If you are familiar with Jamf Pro’s (formerly the JSS/Casper Suite’s) model of smart groups and extension attributes (or EA’s), they provide a way to run code that can (among other things) inventory the state of a computer. Every
recon run, they run the provided scripts configured server-side, and through the configuration of smart groups, once a computer enters or leaves a state you can get an email notification.
Puppet (formerly Puppetlabs, formerly Reductive Labs) has built a model called external facts into its inventory product,
facter. This is different from custom facts, which are vanilla ruby ways to capture structured results. External facts come in two forms: either puppet runs an executable file you provide (in any programming language) and sees key/value pairs printed to stdout, or it can read in files with key/value pairs found at a designated location in json, yaml, or text format (with appropriate file extensions).

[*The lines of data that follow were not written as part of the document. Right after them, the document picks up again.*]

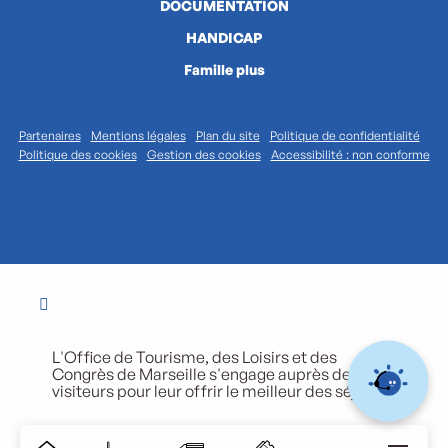
DOCUMENTATION
HANDICAP
Famille plus
Partenaires
Mentions légales
Plan du site
Politique de confidentialité
Politique des cookies
Gestion des cookies
Accessibilité : non conforme
L'Office de Tourisme, des Loisirs et des
Congrès de Marseille s'engage auprès de ses
visiteurs pour leur offrir le meilleur des séjours.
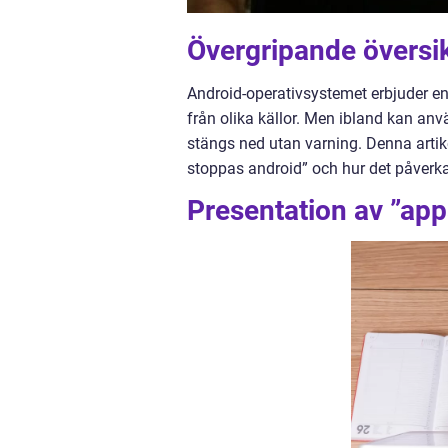
Övergripande översik
Android-operativsystemet erbjuder en s
från olika källor. Men ibland kan anv
stängs ned utan varning. Denna artik
stoppas android” och hur det påverka
Presentation av ”app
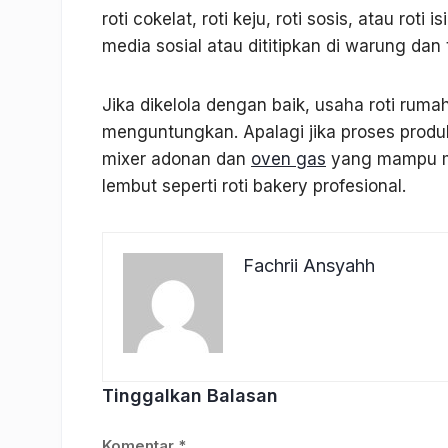
roti cokelat, roti keju, roti sosis, atau rot
media sosial atau dititipkan di warung dan 
Jika dikelola dengan baik, usaha roti rum
menguntungkan. Apalagi jika proses prod
mixer adonan dan
oven gas
yang mampu me
lembut seperti roti bakery profesional.
Fachrii Ansyahh
Tinggalkan Balasan
Komentar
*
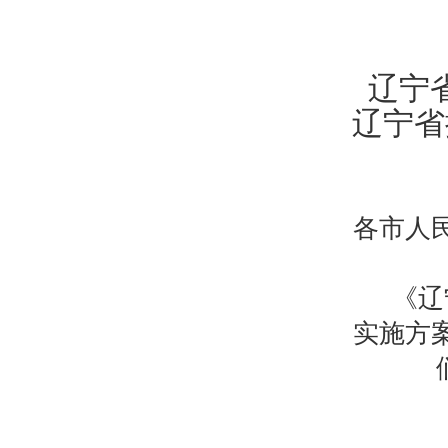
辽宁
辽宁省
各市人
《辽宁
实施方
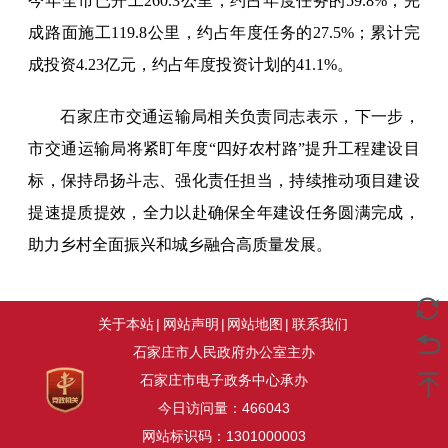
今年全市已开工260.3公里，约占年度任务的59.8%；完
成路面施工119.8公里，约占年度任务的27.5%；累计完
成投资4.23亿元，约占年度投资计划的41.1%。
石家庄市交通运输局相关负责同志表示，下一步，
市交通运输局将紧盯年度“四好农村路”提升工程建设目
标，保持昂扬斗志、强化责任担当，持续推动项目建设
提速提质提效，全力以赴确保全年建设任务圆满完成，
助力乡村全面振兴和城乡融合高质量发展。
关于本站
|
网站声明
|
网站地图
|
联系我们
石家庄市人民政府办公室主办
石家庄市电子政务中心承办
今日访问量：
466043
网站标识码：1301000003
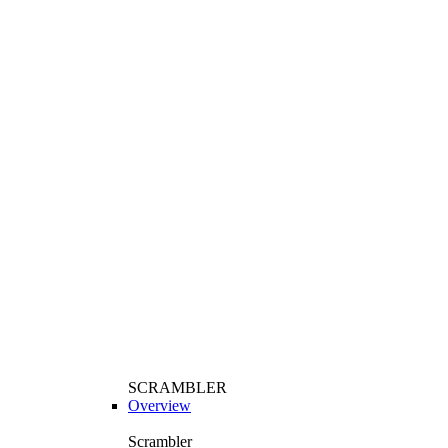
SCRAMBLER
Overview
Scrambler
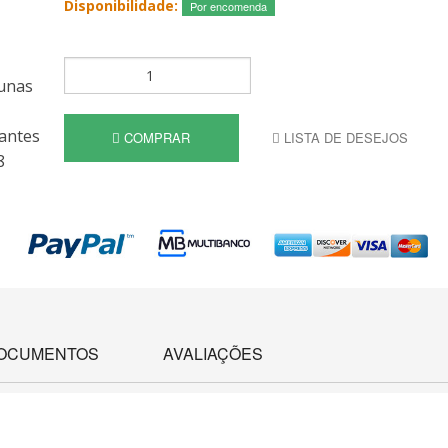
Disponibilidade:
Por encomenda
COMPRAR
LISTA DE DESEJOS
OCUMENTOS
AVALIAÇÕES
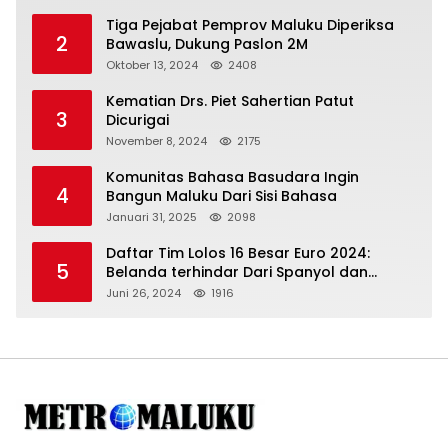
Tiga Pejabat Pemprov Maluku Diperiksa
2
Bawaslu, Dukung Paslon 2M
Oktober 13, 2024
2408
Kematian Drs. Piet Sahertian Patut
3
Dicurigai
November 8, 2024
2175
Komunitas Bahasa Basudara Ingin
4
Bangun Maluku Dari Sisi Bahasa
Januari 31, 2025
2098
Daftar Tim Lolos 16 Besar Euro 2024:
5
Belanda terhindar Dari Spanyol dan
Ingriss, Prancis Bertemu Belgia
Juni 26, 2024
1916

Should you be tasked with replacing the former with the latter, perhaps choosing the external fact method is the simplest. Two other moving parts to mimic Jamf’s EA’s in puppet are needed: first, the tagmail module can be used to send emails based on ‘tags’ being found in the logged results of a puppet run. Secondly, a puppet mainfest needs to apply a classification to a computer (or node in puppet parlance) so that an external facts criteria being met causes a tag to be applied.
In comparison to the Jamf EA-plus-smartgroup model, puppet plus-tagmail-and-external-facts differs in one unfortunate way: you get email notifications on every puppet run while a computer is ‘out of compliance’ (meaning flagged by criteria you’ve checked for with an external fact), which Jamf’s smartgroups handle by only triggering an email when ‘entering’ or ‘leaving’ the group. However, puppet can use ruby for actual data types (other than strings) to be sent to the server, notifications can actually display what criteria was gathered, and the Munki dashboard product Sal can automatically display any new facts pushed out.
Yes, the previously discussed osquery can do the actual inventory criteria gathering, and using a system like elastalert or logtalez or zentral are more ideal ways of reporting, but this is a nice in-between step.